The next day, we sat at Grand Café on Oxford’s High Street, sipping tea (I was sipping cappuccino), and eating small sandwiches and scones like the continental snobs we are and while I was increasingly frustrated with not finding the park – the real park – I also realized that afternoon tea was something the 15-year-old me would never have done, and never did.

But there we were, and I was pretty sure the coffee house hadn’t been there when I last visited the city. Then again, they did claim to be England’s oldest coffeeshop, dating back to 1650… But what do they know? I’m 99 percent sure it wasn’t there. (Also, I realized they advertise themselves as being “the site of the first coffee house in England” so you can draw your own conclusions).

After the tea, before we headed back to our apartment, I made the family walk down another street, just one more time. I didn’t tell them but I wanted to take one more look down the street, to see if I could find the place where the disco had been.
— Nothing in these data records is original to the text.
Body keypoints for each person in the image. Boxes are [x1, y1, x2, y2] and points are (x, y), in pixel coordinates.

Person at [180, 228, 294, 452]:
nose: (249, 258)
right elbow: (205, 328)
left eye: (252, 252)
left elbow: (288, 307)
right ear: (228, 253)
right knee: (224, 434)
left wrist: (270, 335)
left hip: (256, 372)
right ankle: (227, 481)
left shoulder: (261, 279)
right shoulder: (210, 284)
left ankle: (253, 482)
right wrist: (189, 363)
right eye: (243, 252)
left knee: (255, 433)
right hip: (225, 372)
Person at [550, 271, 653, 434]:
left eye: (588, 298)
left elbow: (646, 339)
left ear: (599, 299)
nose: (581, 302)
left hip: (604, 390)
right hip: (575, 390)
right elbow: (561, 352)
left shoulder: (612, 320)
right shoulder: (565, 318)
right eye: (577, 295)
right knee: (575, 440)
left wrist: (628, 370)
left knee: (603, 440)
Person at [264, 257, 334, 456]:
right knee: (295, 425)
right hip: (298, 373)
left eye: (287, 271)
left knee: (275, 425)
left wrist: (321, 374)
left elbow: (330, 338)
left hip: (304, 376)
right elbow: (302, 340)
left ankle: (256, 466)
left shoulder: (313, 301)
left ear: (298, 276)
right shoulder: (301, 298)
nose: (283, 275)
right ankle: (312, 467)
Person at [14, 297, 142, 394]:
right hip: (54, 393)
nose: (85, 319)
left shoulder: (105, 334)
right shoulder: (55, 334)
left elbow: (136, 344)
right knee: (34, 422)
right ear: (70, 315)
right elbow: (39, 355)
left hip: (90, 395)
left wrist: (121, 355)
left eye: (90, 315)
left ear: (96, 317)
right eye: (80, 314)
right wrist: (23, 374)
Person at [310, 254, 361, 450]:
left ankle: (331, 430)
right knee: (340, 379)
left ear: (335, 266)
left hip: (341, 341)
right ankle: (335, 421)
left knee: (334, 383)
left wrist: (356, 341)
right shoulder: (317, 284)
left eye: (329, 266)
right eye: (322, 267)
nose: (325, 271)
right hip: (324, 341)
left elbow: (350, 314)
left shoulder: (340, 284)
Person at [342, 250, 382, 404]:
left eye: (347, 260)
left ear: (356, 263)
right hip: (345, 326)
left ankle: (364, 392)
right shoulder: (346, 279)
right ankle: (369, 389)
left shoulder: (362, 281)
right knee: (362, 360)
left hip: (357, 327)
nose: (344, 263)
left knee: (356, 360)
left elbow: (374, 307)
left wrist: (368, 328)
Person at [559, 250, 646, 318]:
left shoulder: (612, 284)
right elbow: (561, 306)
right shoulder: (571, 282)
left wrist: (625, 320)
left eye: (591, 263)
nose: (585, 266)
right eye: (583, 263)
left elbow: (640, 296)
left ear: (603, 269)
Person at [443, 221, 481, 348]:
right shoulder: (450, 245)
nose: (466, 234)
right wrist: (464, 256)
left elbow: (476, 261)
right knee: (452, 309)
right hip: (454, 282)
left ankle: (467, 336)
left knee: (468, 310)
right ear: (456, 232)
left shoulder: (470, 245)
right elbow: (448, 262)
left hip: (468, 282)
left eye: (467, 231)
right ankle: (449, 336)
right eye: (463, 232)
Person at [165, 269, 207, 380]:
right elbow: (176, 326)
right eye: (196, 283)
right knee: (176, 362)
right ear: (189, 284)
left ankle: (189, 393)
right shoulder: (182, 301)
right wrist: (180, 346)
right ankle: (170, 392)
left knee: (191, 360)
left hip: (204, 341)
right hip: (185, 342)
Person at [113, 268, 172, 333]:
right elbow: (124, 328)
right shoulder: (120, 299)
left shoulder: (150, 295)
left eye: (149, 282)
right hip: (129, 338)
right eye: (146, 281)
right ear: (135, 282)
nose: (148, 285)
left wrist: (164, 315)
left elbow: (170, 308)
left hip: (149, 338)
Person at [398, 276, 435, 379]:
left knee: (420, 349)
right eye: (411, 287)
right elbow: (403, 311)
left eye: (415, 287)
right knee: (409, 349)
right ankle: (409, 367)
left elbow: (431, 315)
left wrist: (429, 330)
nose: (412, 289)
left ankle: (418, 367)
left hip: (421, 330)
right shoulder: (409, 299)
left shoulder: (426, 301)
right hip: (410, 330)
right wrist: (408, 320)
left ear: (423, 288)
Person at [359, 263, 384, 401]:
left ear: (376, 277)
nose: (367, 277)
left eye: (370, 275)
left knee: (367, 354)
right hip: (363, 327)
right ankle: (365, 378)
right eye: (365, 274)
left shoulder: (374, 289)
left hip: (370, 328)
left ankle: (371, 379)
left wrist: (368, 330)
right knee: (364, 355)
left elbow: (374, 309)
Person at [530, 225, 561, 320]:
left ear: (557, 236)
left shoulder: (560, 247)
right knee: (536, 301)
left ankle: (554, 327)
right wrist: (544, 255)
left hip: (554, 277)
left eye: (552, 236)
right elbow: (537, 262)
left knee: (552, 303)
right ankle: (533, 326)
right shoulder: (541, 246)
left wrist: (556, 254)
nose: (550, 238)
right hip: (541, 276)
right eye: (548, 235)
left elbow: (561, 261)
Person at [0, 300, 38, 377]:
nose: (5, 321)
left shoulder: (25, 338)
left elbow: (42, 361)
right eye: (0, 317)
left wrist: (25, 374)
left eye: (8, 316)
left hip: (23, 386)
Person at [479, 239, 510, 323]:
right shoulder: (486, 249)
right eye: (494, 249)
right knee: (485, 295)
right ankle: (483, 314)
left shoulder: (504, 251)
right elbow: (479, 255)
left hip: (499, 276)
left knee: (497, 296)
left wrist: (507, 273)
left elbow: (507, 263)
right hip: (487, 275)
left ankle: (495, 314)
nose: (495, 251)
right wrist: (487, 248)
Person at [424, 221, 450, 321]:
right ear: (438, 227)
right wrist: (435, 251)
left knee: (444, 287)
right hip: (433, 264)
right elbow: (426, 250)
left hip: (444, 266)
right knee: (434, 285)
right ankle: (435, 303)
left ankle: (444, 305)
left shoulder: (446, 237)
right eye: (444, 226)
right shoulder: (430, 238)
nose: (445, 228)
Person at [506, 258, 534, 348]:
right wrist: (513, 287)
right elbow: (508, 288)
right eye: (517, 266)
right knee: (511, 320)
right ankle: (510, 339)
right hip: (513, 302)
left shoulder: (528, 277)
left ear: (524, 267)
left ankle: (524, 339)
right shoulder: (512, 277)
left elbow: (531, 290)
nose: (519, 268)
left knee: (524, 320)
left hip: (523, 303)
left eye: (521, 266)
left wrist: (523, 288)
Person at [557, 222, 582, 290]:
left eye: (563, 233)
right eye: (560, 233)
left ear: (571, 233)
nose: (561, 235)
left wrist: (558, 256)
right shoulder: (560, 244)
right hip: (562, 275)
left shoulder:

But all I found was 13th century buildings, cathedrals, and churches. Hardly a place for a disco.

I gave up.

While my memories are still vivid – I can see the orange landing on her head – the events didn’t happen where I thought I remembered them happening. And of course the city had changed in 33 years. I also realized, thinking back at my memories that they were very different from the memories I carry with me from this trip. The 15-year-old me didn’t go sight seeing, didn’t visit the colleges, didn’t have afternoon tea (but did go punting once), and he didn’t eat nice dinners around town. My memories of a city that’s centuries old? A burger joint, a disco, a park, and a semi-detached house in the suburbs?

The 15-year-old’s world was different, much more self-centered, and much smaller.

The upside is that I now have two Oxfords. And I love both of them.